Le Bouc émissaire (1982) Analyse des textes de persécution médiévaux (accusations contre les Juifs, etc.) pour montrer comment fonctionne le mécanisme victimaire, et pourquoi les mythes en sont des récits déformés.

Achever Clausewitz (2007) Dernier grand livre de Girard (en dialogue avec Benoît Chantre), où il applique sa théorie à l’histoire de la guerre et annonce la « montée aux extrêmes » de la violence moderne, avec dimension apocalyptique.

Les ouvrages d’Alain Pascal

L’Intelligence du Christianisme (Tomes 1 et 2) Œuvre majeure de Pascal développant sa thèse d’une « intelligence chrétienne » perdue par les clercs modernes, et montrant comment les courants ésotériques ont sapé la tradition catholique.

La Révolution des Illuminés : Les Droits de l’Homme contre Dieu Enquête sur les réseaux occultes (franc-maçonnerie, Illuminati, etc.) ayant préparé et orchestré la Révolution française, vue comme guerre de religion contre le catholicisme.

Pour une révision totale de l’Histoire (2024) Synthèse récente où Pascal propose une relecture intégrale de l’histoire moderne, identifiant la Révolution comme « parenthèse tragique » ayant précipité l’Occident dans la barbarie.

Lectures complémentaires

Jean-Claude Guillebaud – Le Principe d’humanité (2001) Pour une approche plus laïque de l’apport chrétien à la civilisation occidentale, notamment sur la notion de dignité humaine.

Bernard Perret – Divers articles sur Girard Socio-économiste ayant écrit sur l’héritage complexe et contrasté de Girard, notamment sa récupération par certains milieux politiques américains.

Hervé van Baren – Blog « L’Émissaire » Analyses d’actualité à travers la grille girardienne, montrant comment la crise sacrificielle traverse nos sociétés contemporaines.


✨ Conclusion : L’Enjeu Spirituel de Notre Époque

« La Crise Sacrificielle du Monde Moderne » d’Alain Pascal n’est pas un livre de plus sur la crise contemporaine.

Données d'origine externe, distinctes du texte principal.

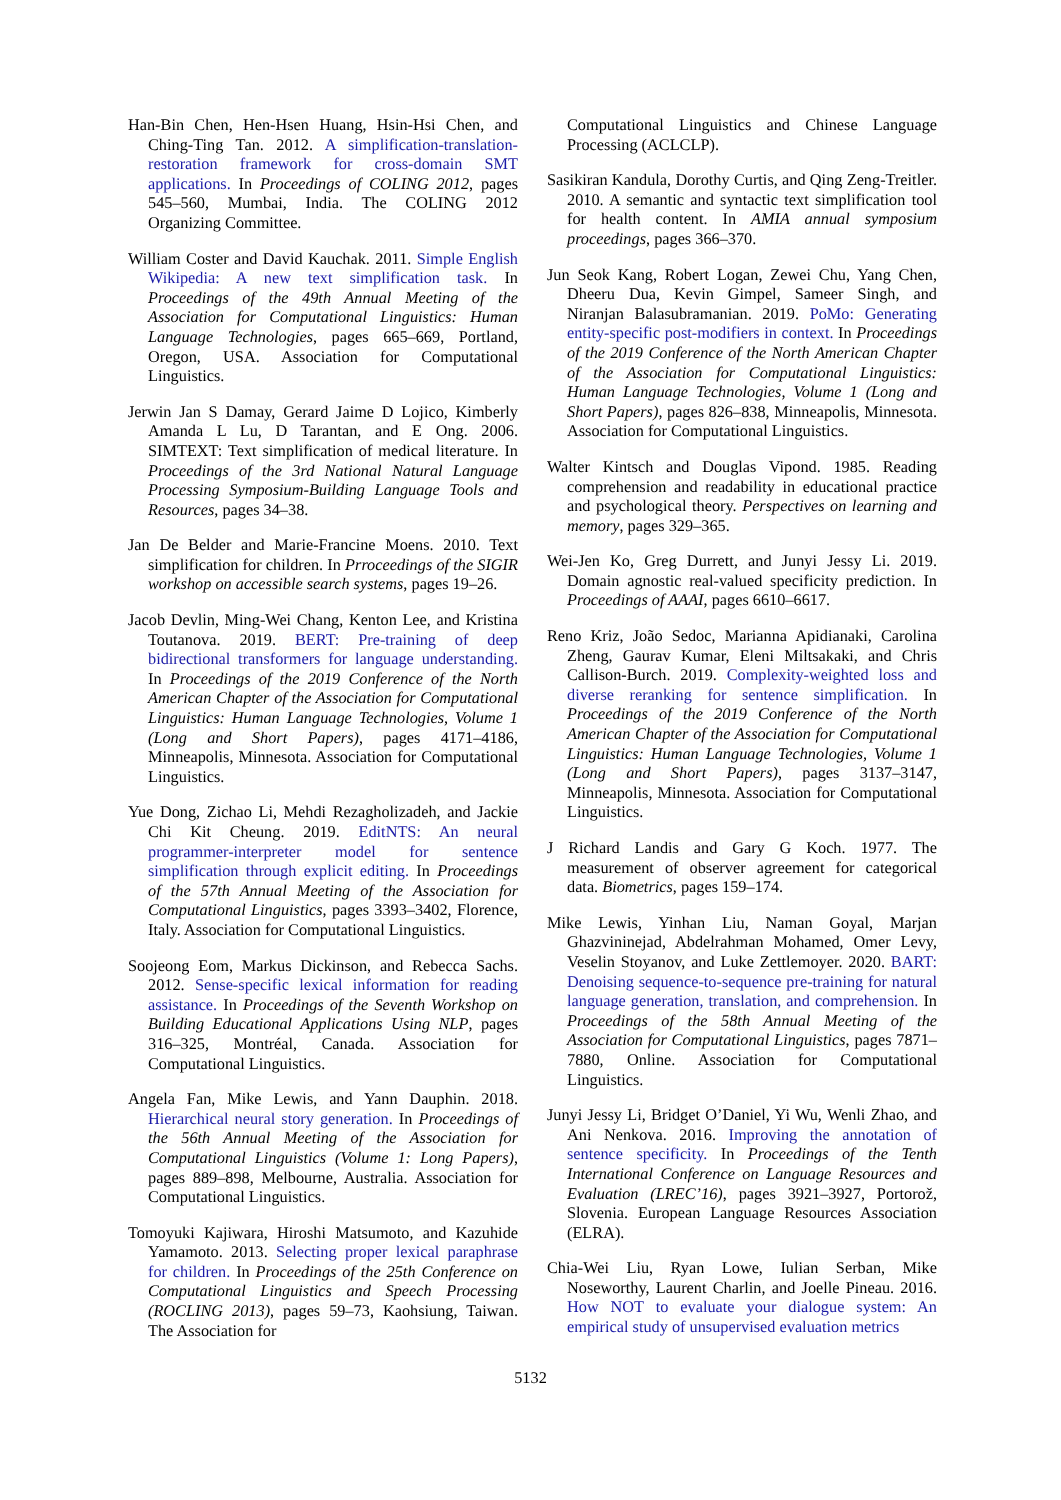Han-Bin Chen, Hen-Hsen Huang, Hsin-Hsi Chen, and Ching-Ting Tan. 2012. A simplification-translation-restoration framework for cross-domain SMT applications. In Proceedings of COLING 2012, pages 545–560, Mumbai, India. The COLING 2012 Organizing Committee.
William Coster and David Kauchak. 2011. Simple English Wikipedia: A new text simplification task. In Proceedings of the 49th Annual Meeting of the Association for Computational Linguistics: Human Language Technologies, pages 665–669, Portland, Oregon, USA. Association for Computational Linguistics.
Jerwin Jan S Damay, Gerard Jaime D Lojico, Kimberly Amanda L Lu, D Tarantan, and E Ong. 2006. SIMTEXT: Text simplification of medical literature. In Proceedings of the 3rd National Natural Language Processing Symposium-Building Language Tools and Resources, pages 34–38.
Jan De Belder and Marie-Francine Moens. 2010. Text simplification for children. In Prroceedings of the SIGIR workshop on accessible search systems, pages 19–26.
Jacob Devlin, Ming-Wei Chang, Kenton Lee, and Kristina Toutanova. 2019. BERT: Pre-training of deep bidirectional transformers for language understanding. In Proceedings of the 2019 Conference of the North American Chapter of the Association for Computational Linguistics: Human Language Technologies, Volume 1 (Long and Short Papers), pages 4171–4186, Minneapolis, Minnesota. Association for Computational Linguistics.
Yue Dong, Zichao Li, Mehdi Rezagholizadeh, and Jackie Chi Kit Cheung. 2019. EditNTS: An neural programmer-interpreter model for sentence simplification through explicit editing. In Proceedings of the 57th Annual Meeting of the Association for Computational Linguistics, pages 3393–3402, Florence, Italy. Association for Computational Linguistics.
Soojeong Eom, Markus Dickinson, and Rebecca Sachs. 2012. Sense-specific lexical information for reading assistance. In Proceedings of the Seventh Workshop on Building Educational Applications Using NLP, pages 316–325, Montréal, Canada. Association for Computational Linguistics.
Angela Fan, Mike Lewis, and Yann Dauphin. 2018. Hierarchical neural story generation. In Proceedings of the 56th Annual Meeting of the Association for Computational Linguistics (Volume 1: Long Papers), pages 889–898, Melbourne, Australia. Association for Computational Linguistics.
Tomoyuki Kajiwara, Hiroshi Matsumoto, and Kazuhide Yamamoto. 2013. Selecting proper lexical paraphrase for children. In Proceedings of the 25th Conference on Computational Linguistics and Speech Processing (ROCLING 2013), pages 59–73, Kaohsiung, Taiwan. The Association for
Computational Linguistics and Chinese Language Processing (ACLCLP).
Sasikiran Kandula, Dorothy Curtis, and Qing Zeng-Treitler. 2010. A semantic and syntactic text simplification tool for health content. In AMIA annual symposium proceedings, pages 366–370.
Jun Seok Kang, Robert Logan, Zewei Chu, Yang Chen, Dheeru Dua, Kevin Gimpel, Sameer Singh, and Niranjan Balasubramanian. 2019. PoMo: Generating entity-specific post-modifiers in context. In Proceedings of the 2019 Conference of the North American Chapter of the Association for Computational Linguistics: Human Language Technologies, Volume 1 (Long and Short Papers), pages 826–838, Minneapolis, Minnesota. Association for Computational Linguistics.
Walter Kintsch and Douglas Vipond. 1985. Reading comprehension and readability in educational practice and psychological theory. Perspectives on learning and memory, pages 329–365.
Wei-Jen Ko, Greg Durrett, and Junyi Jessy Li. 2019. Domain agnostic real-valued specificity prediction. In Proceedings of AAAI, pages 6610–6617.
Reno Kriz, João Sedoc, Marianna Apidianaki, Carolina Zheng, Gaurav Kumar, Eleni Miltsakaki, and Chris Callison-Burch. 2019. Complexity-weighted loss and diverse reranking for sentence simplification. In Proceedings of the 2019 Conference of the North American Chapter of the Association for Computational Linguistics: Human Language Technologies, Volume 1 (Long and Short Papers), pages 3137–3147, Minneapolis, Minnesota. Association for Computational Linguistics.
J Richard Landis and Gary G Koch. 1977. The measurement of observer agreement for categorical data. Biometrics, pages 159–174.
Mike Lewis, Yinhan Liu, Naman Goyal, Marjan Ghazvininejad, Abdelrahman Mohamed, Omer Levy, Veselin Stoyanov, and Luke Zettlemoyer. 2020. BART: Denoising sequence-to-sequence pre-training for natural language generation, translation, and comprehension. In Proceedings of the 58th Annual Meeting of the Association for Computational Linguistics, pages 7871–7880, Online. Association for Computational Linguistics.
Junyi Jessy Li, Bridget O’Daniel, Yi Wu, Wenli Zhao, and Ani Nenkova. 2016. Improving the annotation of sentence specificity. In Proceedings of the Tenth International Conference on Language Resources and Evaluation (LREC’16), pages 3921–3927, Portorož, Slovenia. European Language Resources Association (ELRA).
Chia-Wei Liu, Ryan Lowe, Iulian Serban, Mike Noseworthy, Laurent Charlin, and Joelle Pineau. 2016. How NOT to evaluate your dialogue system: An empirical study of unsupervised evaluation metrics
5132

En effet, c’est un cri d’alerte anthropologique et spirituel.

Sa thèse centrale résonne avec une acuité particulière en 2025 : plus nous nous éloignons du sacrifice divin du Christ, plus nous retombons dans des formes de violence sacrificielle humaine, d’autant plus terribles qu’elles se croient rationnelles et humanistes.

Premièrement, ce diagnostic explique pourquoi nos sociétés « avancées » connaissent une recrudescence de mécanismes archaïques : désignation d’ennemis publics, purges morales, logiques de pureté idéologique, unanimité persécutrice.

Deuxièmement, il révèle l’impasse des idéologies modernes qui, en rejetant la dimension spirituelle de l’existence humaine, se privent du seul dispositif capable de neutraliser la violence mimétique.

Troisièmement, il rappelle aux chrétiens que leur foi n’est pas simplement une « spiritualité privée », mais porte en elle une vérité anthropologique d’une portée civilisationnelle.

Finalement, il pose la question essentielle que notre époque refuse d’affronter : nos crises sont-elles matérielles ou spirituelles ? Tant que nous chercherons des solutions techniques (politiques, économiques, technologiques) à des problèmes qui relèvent de la structure même du désir humain et de la gestion de la violence, nous ne ferons qu’aggraver les maux que nous prétendons guérir.

René Girard l’affirmait avec force : l’humanité moderne fait face à un choix radical entre l’autodestruction (l’apocalypse au sens de catastrophe finale) et la conversion à la non-violence radicale enseignée par le Christ (l’apocalypse au sens de révélation finale).

Alain Pascal prolonge cette urgence en montrant que remettre « l’église au milieu du village » n’est pas un retour nostalgique au passé, mais la condition de survie d’une civilisation qui a oublié les fondements anthropologiques de sa propre pacification.

À vous de décider si ce diagnostic vous semble pertinent pour comprendre l’état du monde en 2025. Mais une chose est certaine : après la lecture de ce livre, vous ne regarderez plus jamais les débats contemporains de la même manière.